La spinta principale è arrivata, ancora una volta, dal settore tecnologico (+40% nel periodo), tallonato a breve distanza dai comparti finanziario (+20%) e industriale (+14%).
A fare la parte del leone sono state le aziende legate alla catena di fornitura dei semiconduttori e delle infrastrutture digitali:
- Infineon Technologies (Germania): Protagonista assoluta del trimestre con un’impennata superiore al 100%.
- Nokia (Finlandia): Ha registrato una crescita record del 70%.
- ASML Holding (Paesi Bassi): Il gigante della litografia per chip ha guadagnato il 45%, trainando l’intera borsa olandese (+34%).
- Siemens (Germania): Ha chiuso il periodo con un solido +37%.
Anche i mercati periferici hanno brillato: Italia e Spagna hanno superato il +15%, staccando mercati più pesanti come Francia e Germania, frenati dalla debolezza dei consumi e del settore della difesa.
I titoli peggiori: il crollo dell’energia
A fare da zavorra ai listini europei è stato il settore energetico, in calo del 14%. Questo ribasso ha azzerato i picchi registrati a marzo, quando i venti di guerra in Medio Oriente avevano fatto impennare i prezzi del greggio.
Con l’allentamento delle tensioni e le scommesse sulla riapertura dello Stretto di Ormuz, i colossi petroliferi hanno subito pesanti correzioni:
- BP (Regno Unito): Ha perso oltre il 20% del proprio valore.
- Equinor (Norvegia): Anch’essa in profondo rosso con perdite superiori al 20%.
Sostanzialmente piatti e privi di slancio sono risultati invece i comparti delle telecomunicazioni, della salute e delle utility.
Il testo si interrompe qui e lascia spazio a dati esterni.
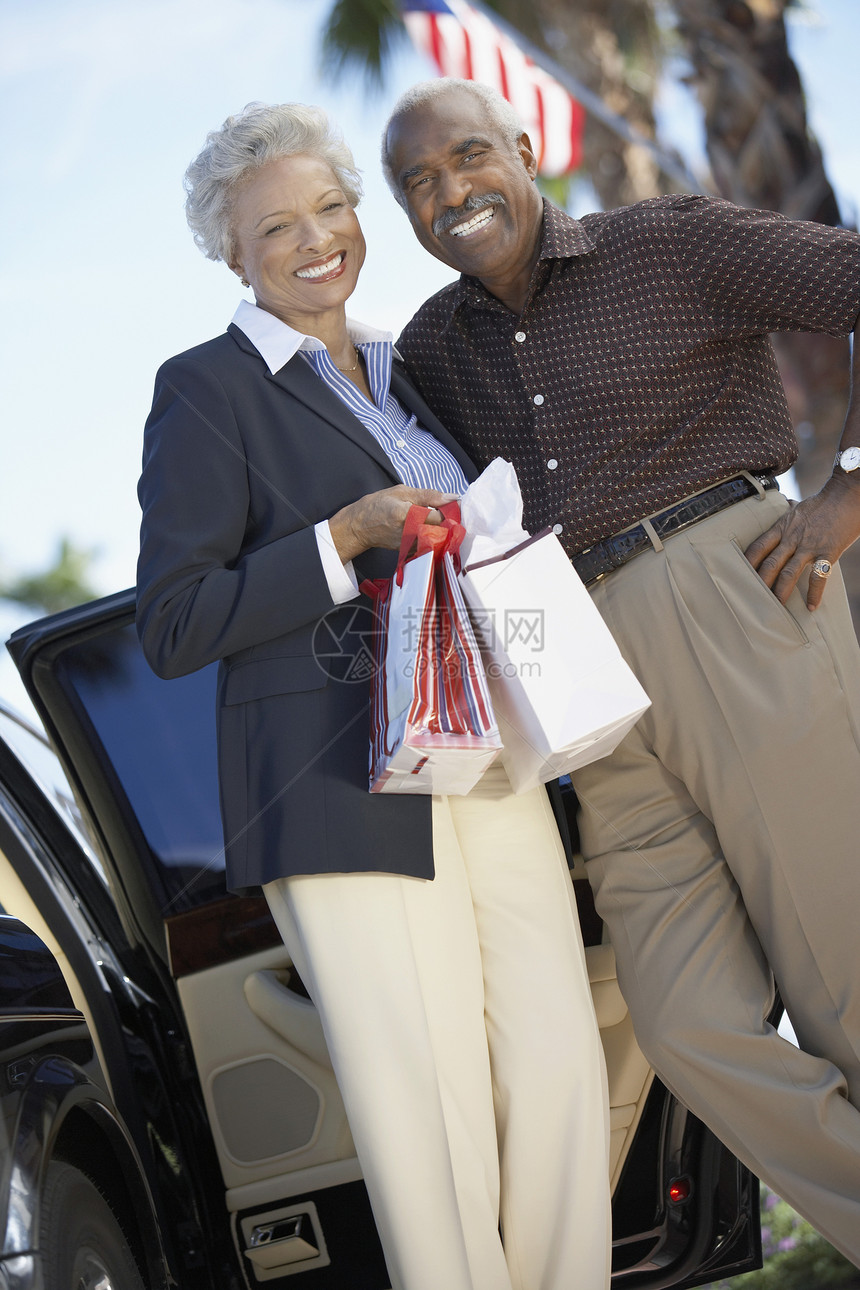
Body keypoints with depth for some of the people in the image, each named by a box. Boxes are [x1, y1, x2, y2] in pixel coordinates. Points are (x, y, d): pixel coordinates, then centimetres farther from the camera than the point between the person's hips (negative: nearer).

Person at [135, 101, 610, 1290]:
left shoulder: (412, 372, 21)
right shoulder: (207, 390, 1)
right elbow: (172, 628, -6)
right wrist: (345, 543, -14)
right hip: (347, 790, -6)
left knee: (562, 1068, 0)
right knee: (431, 1115, -8)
Prospettive per il terzo trimestre: conviene ancora investire?
Secondo gli analisti di Morningstar, le Borse europee viaggiano oggi con uno sconto minimo (circa il 4%) rispetto al loro fair value (il valore fondamentale stimato). Questo significa che, dal punto di vista dei bilanci, i margini per un ulteriore rally ingiustificato sono ridotti.
Tuttavia, il mercato guarda con ottimismo alla imminente stagione delle trimestrali. Gli analisti di Deutsche Bank stimano una crescita degli utili europei tra il 12% e il 14% su base annua.
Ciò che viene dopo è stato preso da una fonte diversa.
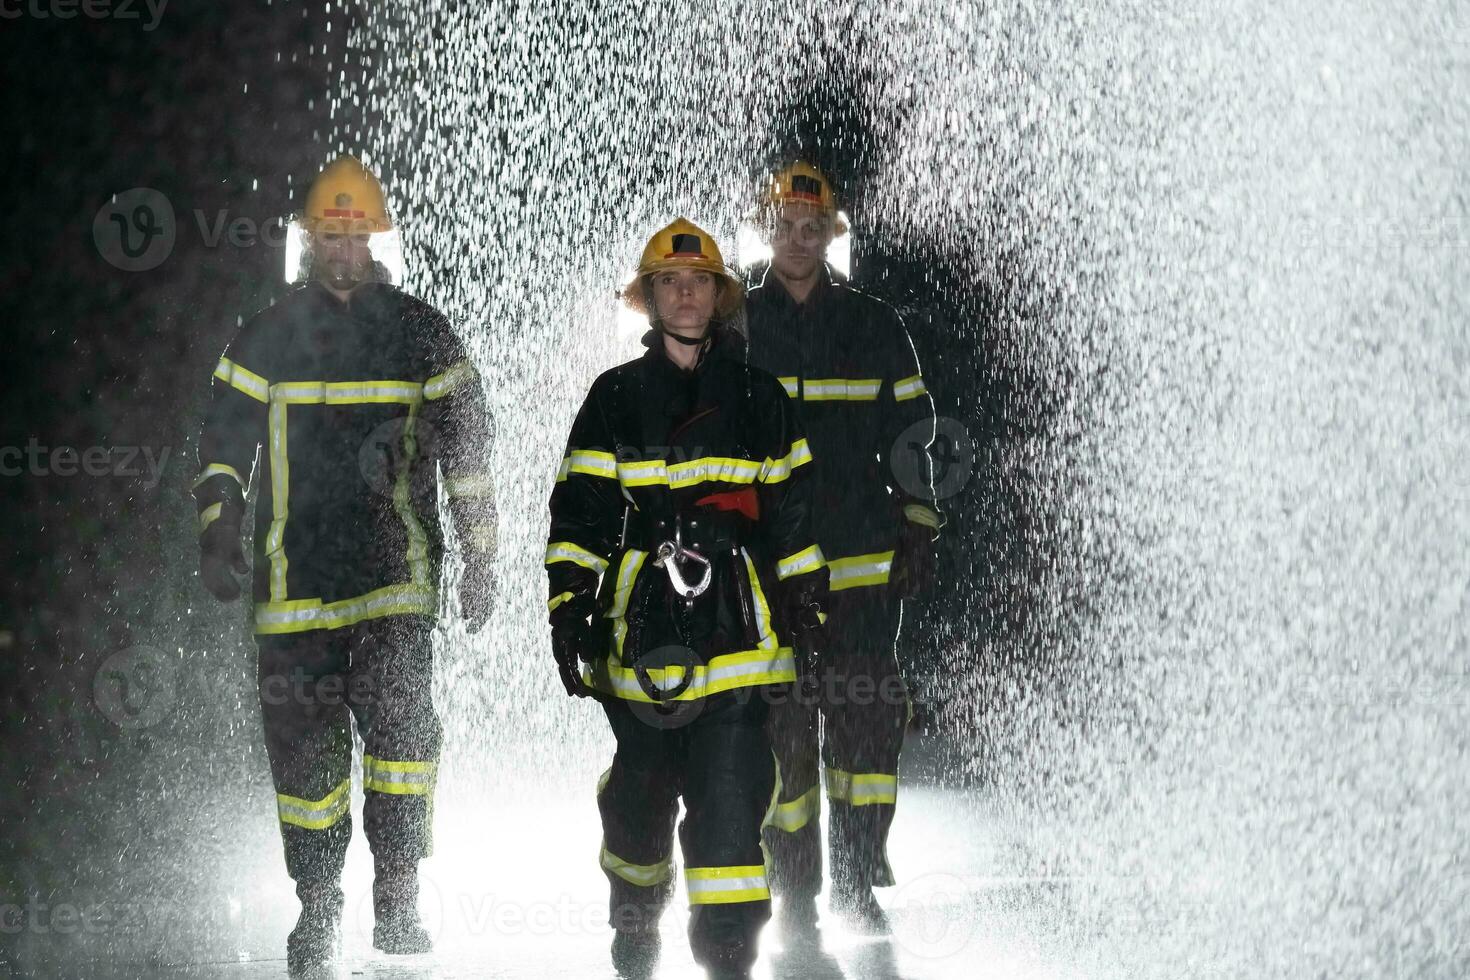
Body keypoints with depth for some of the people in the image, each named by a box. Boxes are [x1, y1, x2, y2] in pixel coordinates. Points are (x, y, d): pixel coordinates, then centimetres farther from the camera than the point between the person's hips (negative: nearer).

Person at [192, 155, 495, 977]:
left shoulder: (420, 333, 7)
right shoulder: (269, 337, 8)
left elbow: (467, 451, 10)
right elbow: (225, 443, 13)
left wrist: (480, 561, 6)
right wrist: (219, 535, 0)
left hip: (395, 572, -1)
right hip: (294, 577, 2)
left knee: (402, 717, -15)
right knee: (302, 743, 3)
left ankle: (398, 899, -6)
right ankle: (318, 907, 15)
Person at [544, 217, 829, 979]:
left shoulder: (758, 397, 11)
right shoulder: (616, 398, 8)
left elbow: (792, 510, 14)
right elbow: (579, 514, 5)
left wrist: (806, 612, 12)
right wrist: (569, 604, -3)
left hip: (736, 627, 0)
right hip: (642, 627, 0)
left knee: (731, 792, -10)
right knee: (641, 787, 9)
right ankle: (635, 915, 33)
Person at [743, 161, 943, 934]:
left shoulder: (875, 328, 11)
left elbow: (911, 435, 13)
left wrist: (917, 528, 5)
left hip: (863, 560, 1)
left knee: (869, 717, -6)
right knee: (782, 724, -1)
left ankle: (857, 878, 5)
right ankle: (795, 888, 8)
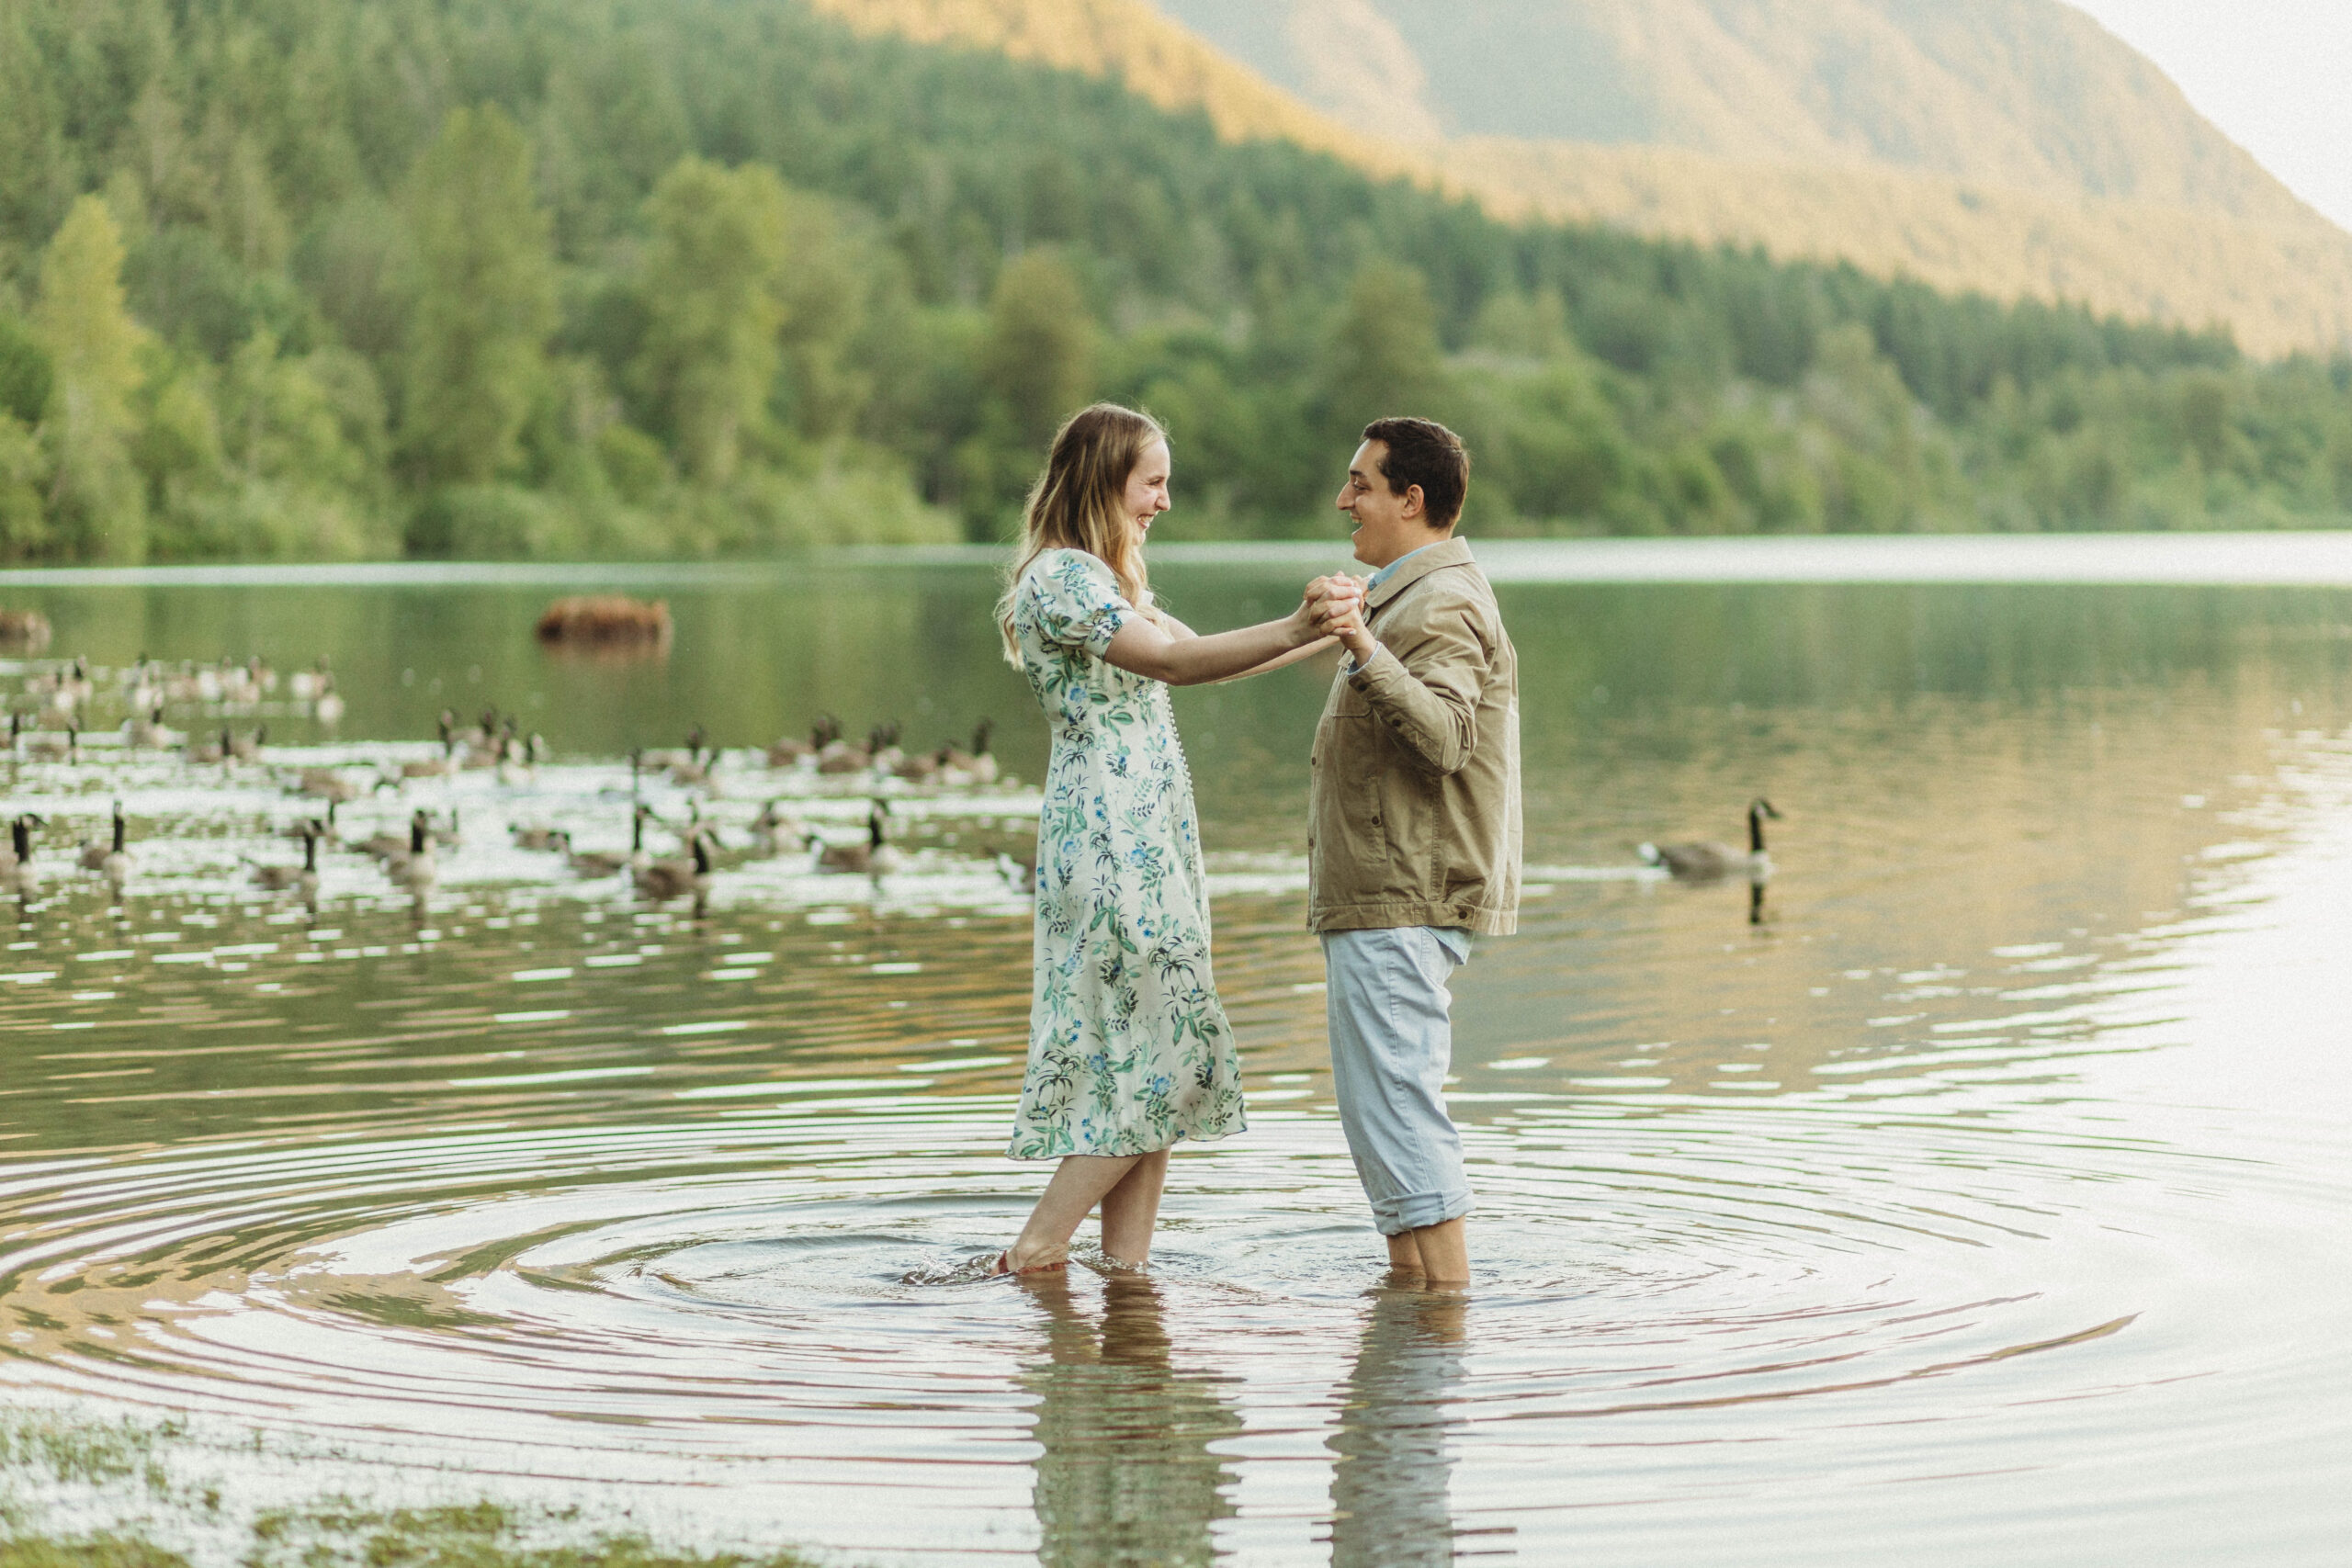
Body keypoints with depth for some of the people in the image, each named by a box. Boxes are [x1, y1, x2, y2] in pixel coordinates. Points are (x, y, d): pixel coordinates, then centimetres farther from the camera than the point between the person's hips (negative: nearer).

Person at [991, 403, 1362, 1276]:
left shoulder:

I fattori chiave da monitorare adesso:
- La sostenibilità del trend IA: I profitti delle aziende tech riusciranno a giustificare valutazioni così elevate?
- Le mosse delle banche centrali: Il calo dell’inflazione permetterà finalmente un taglio dei tassi d’interesse più deciso?
- Il rischio geopolitico: Nuove tensioni internazionali potrebbero riaccendere improvvisamente la crisi energetica, ribaltando i rapporti di forza tra i settori.